Nach Angaben der Deutschen Interdisziplinären Vereinigung für Intensiv- und Notfallmedizin (Divi) stehen rund 4.000 Intensivbetten weniger zur Verfügung als noch Anfang des Jahres. Warum ist das so und macht sich das auch bei Ihnen bemerkbar?
Das macht sich in ganz Deutschland bemerkbar und auch hier bei uns. Durch den deutschlandweiten Mangel an Pflegekräften hatten wir auch schon vor der Pandemie gesperrte Intensivbetten. Die Belastungen der Pandemie haben zusätzlich für einen Pflexit gesorgt: Viele Pflegende haben ihre Arbeitszeit reduziert oder sich nach anderen Berufen umgesehen. Das sorgt dafür, dass wir weniger Betten betreiben können.
Im vergangenen Jahr wurde ein System entwickelt, wonach Patient:innen verteilt werden können. Gilt das weiterhin?
Wir haben in Hamburg immer auch Patient:innen aus Niedersachsen und Schleswig-Holstein behandelt und das ist auch jetzt so. Und es wird auch auf uns zukommen, dass Patient:innen innerhalb von Deutschland verlegt werden müssen. Aber das Ganze ist ein unheimlicher organisatorischer Aufwand. Es ist auch für Patient:innen nicht angenehm, Hunderte Kilometer transportiert zu werden. Auf dem Papier klingt das alles gut, aber es ist eher eine Notlösung. Ich gehe davon aus, dass auf Sicht auch eine Diskussion einsetzen wird, inwiefern welches Bundesland Patient:innen aufnehmen kann. Die Krankenhäuser arbeiten oftmals am Limit.

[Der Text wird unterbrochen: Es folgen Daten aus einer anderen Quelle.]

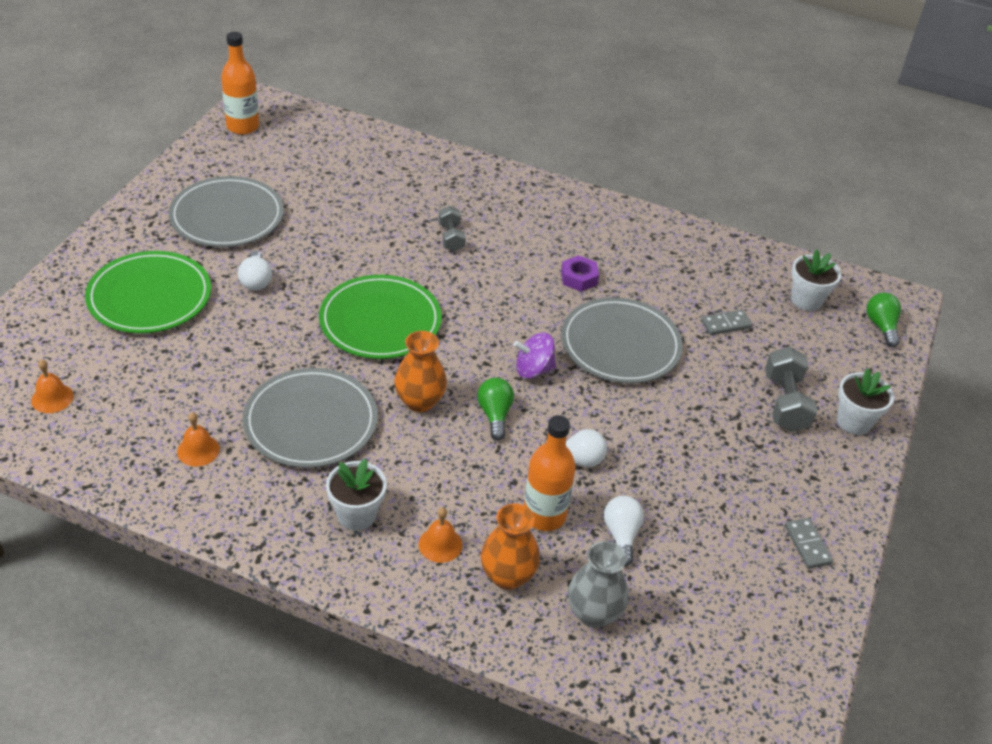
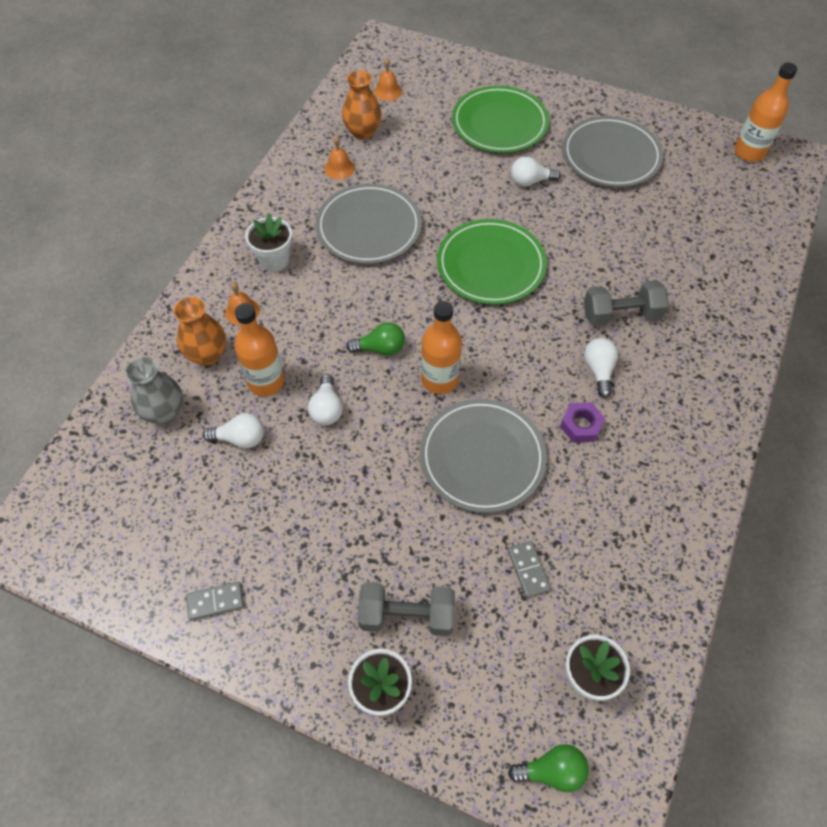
camera: 95 degrees right, 15 degrees up
(419, 401) = (394, 295): orange vase -> orange vase (363, 132)
(451, 238) = (621, 315): grey dumbbell -> grey dumbbell, size x1.56
(517, 260) = (598, 370): none -> white light bulb
(533, 370) = (439, 379): purple spinning top -> orange bottle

In der Vergangenheit mussten auch Operationen verschoben werden, droht das nun wieder?
Erste Kliniken in Bayern oder Thüringen haben bereits damit angefangen. Die Patient:innen, die nach einer Operation auf einer Intensivstation liegen, haben in der Regel keine Hüftprothese. Das sind Menschen nach großen Herzoperationen, nach Tumoroperationen oder Transplantationen. Und diese Patient:innen können nicht monatelang auf eine Operation warten. Meine Sorge ist im Moment, dass andere Patient:innen – Notfallpatient:innen, aber auch die, die relativ kurzfristig operiert werden sollten – unter der Coronasituation leiden werden. Im Moment ist das bei uns noch nicht so, aber wenn ich mir die Zahlen anschaue, gehe ich davon aus, dass auch in Hamburg in den kommenden Wochen OPs verschoben werden.

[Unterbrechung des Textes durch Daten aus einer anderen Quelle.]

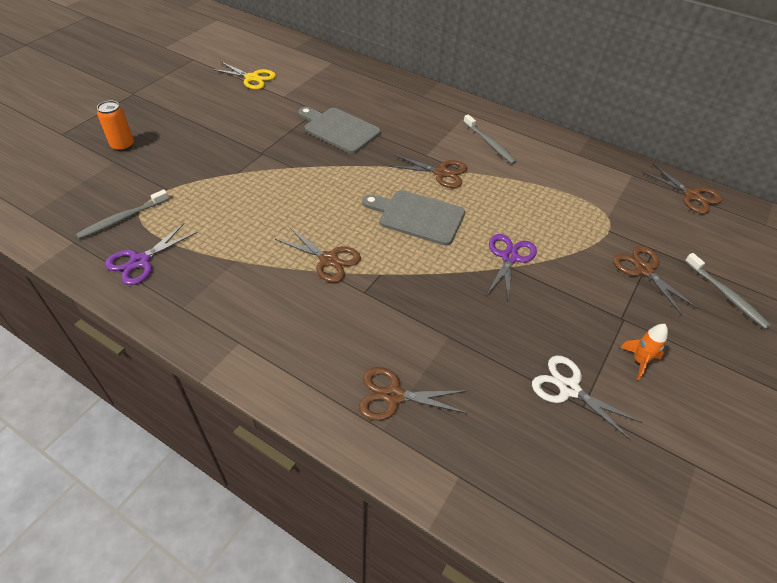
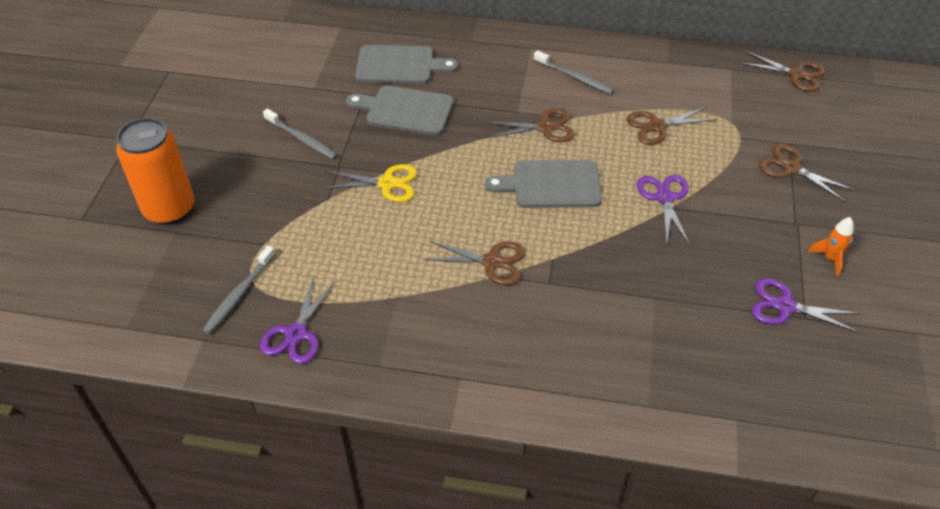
camera: 20 degrees left, 0 degrees up
(123, 145) = (169, 209): orange can -> orange can, size x1.82
(252, 78) = (260, 75): yellow scissors -> yellow scissors (387, 184)
(356, 98) = (399, 65): none -> grey cutting board
(393, 396) = (639, 372): brown scissors -> brown scissors (657, 126)
(569, 388) = (785, 306): white scissors -> purple scissors
(726, 295) = (872, 168): grey toothbrush -> grey toothbrush (302, 139)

Welche Maßnahmen sind Ihrer Meinung denn notwendig, damit die Überlastung der Kliniken verhindert wird?
Wir haben alle Maßnahmen an der Hand: die Impfungen, das Masketragen, den Abstand, das Testen. Es muss darum gehen, diese Dinge aufrechtzuerhalten. Aber die Impfquoten sind noch nicht ausreichend, wir haben zu wenige mobile mehrsprachige Impfteams und es wird überall suggeriert, dass wir die Masken nicht mehr brauchen. Dann das Ende der epidemischen Lage von nationaler Tragweite …
Das halten Sie für keine gute Idee?
Es wird suggeriert, wir hätten alles im Griff und müssen uns keine Sorgen mehr machen. Stattdessen hätte man sagen müssen: Jetzt kommt der Herbst und der Winter, wir brauchen die Maskenpflicht in vielen Situationen und müssen besonders vorsichtig sein. Viele Menschen sind auch einfach verwirrt. Ich muss auch gestehen, wenn ich von Hamburg nach Niedersachsen fahre, weiß ich ad hoc auch nicht, wie dort die Regeln sind. Wir hätten vor der vierten Welle einheitliche bundesweite Regeln gebraucht. Diese Unterstützung haben wir nicht bekommen und das ist extrem schade.